Time Axis: The x-axis represents time, with data points plotted over a specified time range.
Percentage Scale: The y-axis typically represents the percentage or value of the metric being monitored.
Related alerts: Related alerts typically refer to a secondary alert that is connected or associated with a primary alert.
Alert Troubleshooting page
In this tab, you can drill down into entity failures and their detected causes to help you take action on this alert. Data to help you diagnose the issues is presented in the fishtail graph, which you can streamline to show just the detected causes. Click a detected cause to view more information.
This section provides a comprehensive overview of the alert investigation process, including pertinent details such as:
Root Cause Analysis Summary: Root cause analysis (RCA) in AIOps (Artificial Intelligence for IT Operations) is the process of identifying issues within an IT infrastructure. Fish fishbone diagram is used to identify and analyze the potential causes contributing to a problem.
Icon
Description
Analysis Category: This categorizes the nature of the issue, providing insights into whether it's related to performance, connectivity, security, or other relevant areas.
Detected Cause: This section outlines the specific cause or causes identified during the analysis process.
Checked, No Issue Found: If no underlying issue is detected during the troubleshooting process, this status will be indicated. It suggests that the alert may have been triggered by transient factors or false positives.
Show Only Detected Causes button: By enabling this button, you will exclusively see details about the detected causes, providing a clear and concise overview of the underlying issues driving the alert.
Detected Cause Details: This displays a comprehensive breakdown of potential causes. Each detected cause is listed along with relevant details. Clicking on an individual detected cause reveals further information. You have the option to view metric data related to the selected cause. This includes graphical representations of metrics.
Note
In IM troubleshooting, only recommendations and root cause details are presented, whereas in AM, both the RCA and its associated details are displayed.
Note
The Troubleshooting tab is accessible specifically for alerts marked with an insights icon.
Alert Properties page
In Global View, alert properties play a crucial role in providing detailed information about an alert. The properties typically encompass various aspects, like alert properties, such as metric name, rule identification, alert name, entity properties, and many more details, with additional data details. You can view:
Alert properties: The Alert Properties tab provides information about the alert itself, including:
Source: This field indicates the origin or subsystem that generated the alert.

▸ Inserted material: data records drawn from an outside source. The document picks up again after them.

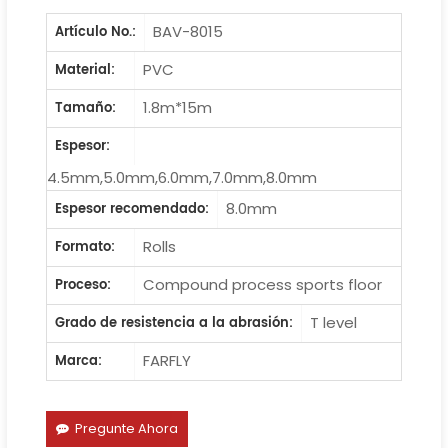
BAV-8015
Artículo No.:
PVC
Material:
1.8m*15m
Tamaño:
Espesor:
4.5mm,5.0mm,6.0mm,7.0mm,8.0mm
8.0mm
Espesor recomendado:
Rolls
Formato:
Compound process sports floor
Proceso:
T level
Grado de resistencia a la abrasión:
FARFLY
Marca:
Pregunte Ahora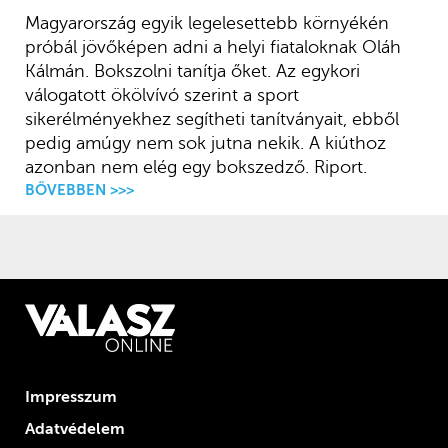
Magyarország egyik legelesettebb környékén
próbál jövőképen adni a helyi fiataloknak Oláh
Kálmán. Bokszolni tanítja őket. Az egykori
válogatott ökölvívó szerint a sport
sikerélményekhez segítheti tanítványait, ebből
pedig amúgy nem sok jutna nekik. A kiúthoz
azonban nem elég egy bokszedző. Riport.
BŐVEBBEN >>>
Impresszum
Adatvédelem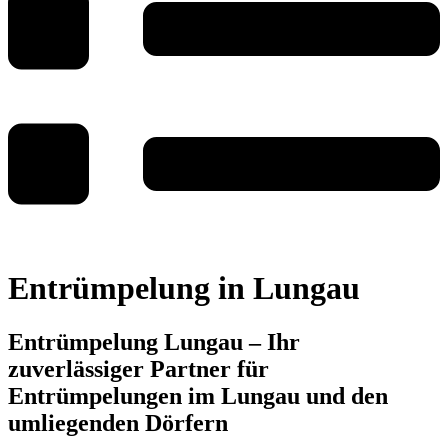
Entrümpelung in Lungau
Entrümpelung Lungau – Ihr
zuverlässiger Partner für
Entrümpelungen im Lungau und den
umliegenden Dörfern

Rule Name: This field shows the specific rule or policy that triggered the alert.
Alert timeline: You can view the alert’s occurrence history and lifecycle events that include:
Repeat Count: This indicates the number of times this alert condition has occurred.
Duration: This represents the total duration for which the alert condition has persisted.

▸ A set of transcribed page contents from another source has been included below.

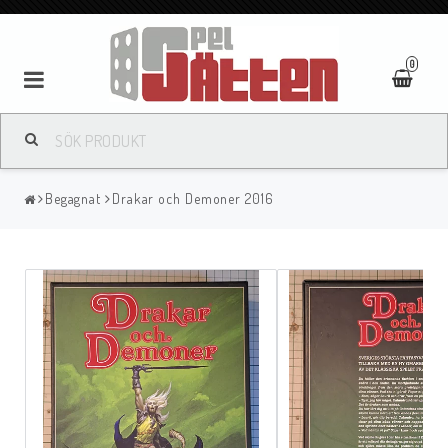
0
Begagnat
Drakar och Demoner 2016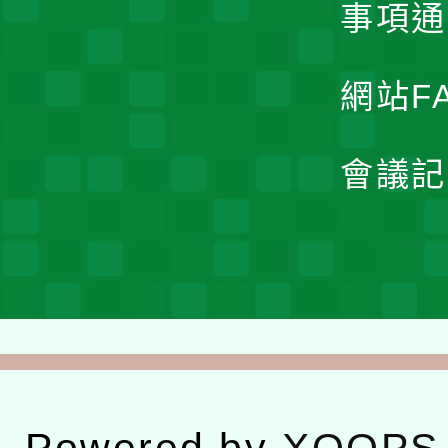
事項通
網站F
會議記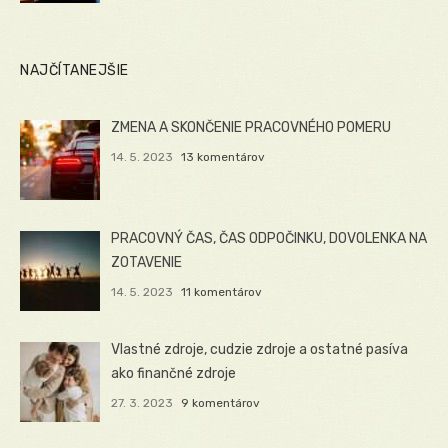
NAJČÍTANEJŠIE
ZMENA A SKONČENIE PRACOVNÉHO POMERU
14. 5. 2023
13 komentárov
PRACOVNÝ ČAS, ČAS ODPOČINKU, DOVOLENKA NA
ZOTAVENIE
14. 5. 2023
11 komentárov
Vlastné zdroje, cudzie zdroje a ostatné pasíva
ako finančné zdroje
27. 3. 2023
9 komentárov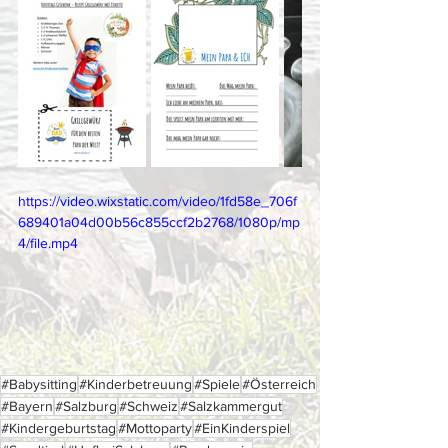
https://video.wixstatic.com/video/1fd58e_706f
689401a04d00b56c855ccf2b2768/1080p/mp
4/file.mp4
#Babysitting
#Kinderbetreuung
#Spiele
#Österreich
#Bayern
#Salzburg
#Schweiz
#Salzkammergut
#Kindergeburtstag
#Mottoparty
#EinKinderspiel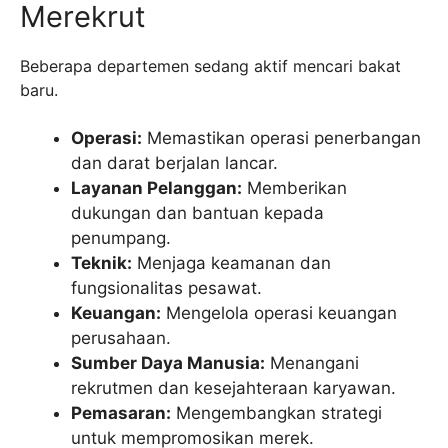
Merekrut
Beberapa departemen sedang aktif mencari bakat
baru.
Operasi:
Memastikan operasi penerbangan
dan darat berjalan lancar.
Layanan Pelanggan:
Memberikan
dukungan dan bantuan kepada
penumpang.
Teknik:
Menjaga keamanan dan
fungsionalitas pesawat.
Keuangan:
Mengelola operasi keuangan
perusahaan.
Sumber Daya Manusia:
Menangani
rekrutmen dan kesejahteraan karyawan.
Pemasaran:
Mengembangkan strategi
untuk mempromosikan merek.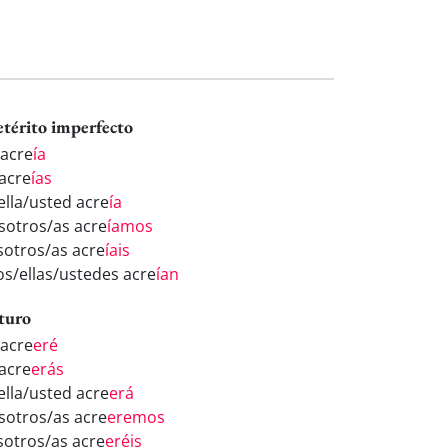
etérito imperfecto
 acre
ía
 acre
ías
ella/usted acre
ía
sotros/as acre
íamos
sotros/as acre
íais
los/ellas/ustedes acre
ían
turo
 acre
eré
 acre
erás
ella/usted acre
erá
sotros/as acre
eremos
sotros/as acre
eréis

First Occurrence Start Time: This is the timeline when the alert was first triggered.
Recent Occurrence Start Time: This is the timeline of the most recent occurrence of the alert.
Created By: This indicates the user or system component that created the alert.

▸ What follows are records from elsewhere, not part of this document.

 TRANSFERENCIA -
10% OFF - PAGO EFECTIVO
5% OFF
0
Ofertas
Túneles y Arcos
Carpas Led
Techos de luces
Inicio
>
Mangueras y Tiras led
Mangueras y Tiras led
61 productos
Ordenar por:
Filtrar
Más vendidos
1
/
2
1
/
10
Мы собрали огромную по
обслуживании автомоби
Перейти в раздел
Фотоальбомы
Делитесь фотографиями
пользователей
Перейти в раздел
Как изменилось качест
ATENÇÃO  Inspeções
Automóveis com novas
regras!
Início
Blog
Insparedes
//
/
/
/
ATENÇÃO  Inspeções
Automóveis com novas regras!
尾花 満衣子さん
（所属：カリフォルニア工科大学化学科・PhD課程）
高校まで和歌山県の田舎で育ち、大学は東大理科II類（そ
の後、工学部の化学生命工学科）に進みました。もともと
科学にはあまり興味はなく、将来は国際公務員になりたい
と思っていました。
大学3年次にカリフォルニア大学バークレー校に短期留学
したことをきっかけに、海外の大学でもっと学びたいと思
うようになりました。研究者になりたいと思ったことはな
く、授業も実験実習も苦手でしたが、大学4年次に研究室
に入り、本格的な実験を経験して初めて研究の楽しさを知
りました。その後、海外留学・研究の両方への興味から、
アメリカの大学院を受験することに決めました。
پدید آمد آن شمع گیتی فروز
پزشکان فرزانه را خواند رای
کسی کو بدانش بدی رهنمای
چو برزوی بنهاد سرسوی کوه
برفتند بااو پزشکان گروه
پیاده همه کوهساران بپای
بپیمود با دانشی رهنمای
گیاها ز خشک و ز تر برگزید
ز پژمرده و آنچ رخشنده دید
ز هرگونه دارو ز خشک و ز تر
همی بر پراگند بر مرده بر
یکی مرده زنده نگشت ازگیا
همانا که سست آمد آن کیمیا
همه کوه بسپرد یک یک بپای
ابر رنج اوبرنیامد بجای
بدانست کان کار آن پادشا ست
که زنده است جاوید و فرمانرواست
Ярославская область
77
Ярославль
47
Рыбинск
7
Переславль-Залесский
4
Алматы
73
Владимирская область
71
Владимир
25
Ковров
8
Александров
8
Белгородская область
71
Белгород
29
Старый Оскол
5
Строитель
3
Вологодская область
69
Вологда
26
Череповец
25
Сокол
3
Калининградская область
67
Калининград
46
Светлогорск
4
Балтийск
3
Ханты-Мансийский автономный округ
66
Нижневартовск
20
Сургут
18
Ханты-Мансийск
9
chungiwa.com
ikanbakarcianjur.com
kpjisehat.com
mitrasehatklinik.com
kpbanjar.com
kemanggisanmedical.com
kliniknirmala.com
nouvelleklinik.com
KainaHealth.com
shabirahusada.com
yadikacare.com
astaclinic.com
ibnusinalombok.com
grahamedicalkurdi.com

Created On: This is the timestamp when the alert record was created.
Updated By: This shows who last updated the alert.
Updated On: This is the timestamp of the most recent update to the alert record.
Unprocessed Attributes: This tab displays all raw, unmapped, or custom attributes received with the alert that are not directly mapped to standard Virtana alert fields. It is especially useful for troubleshooting integrations, reviewing custom payloads, and ensuring no incoming data is lost during alert processing.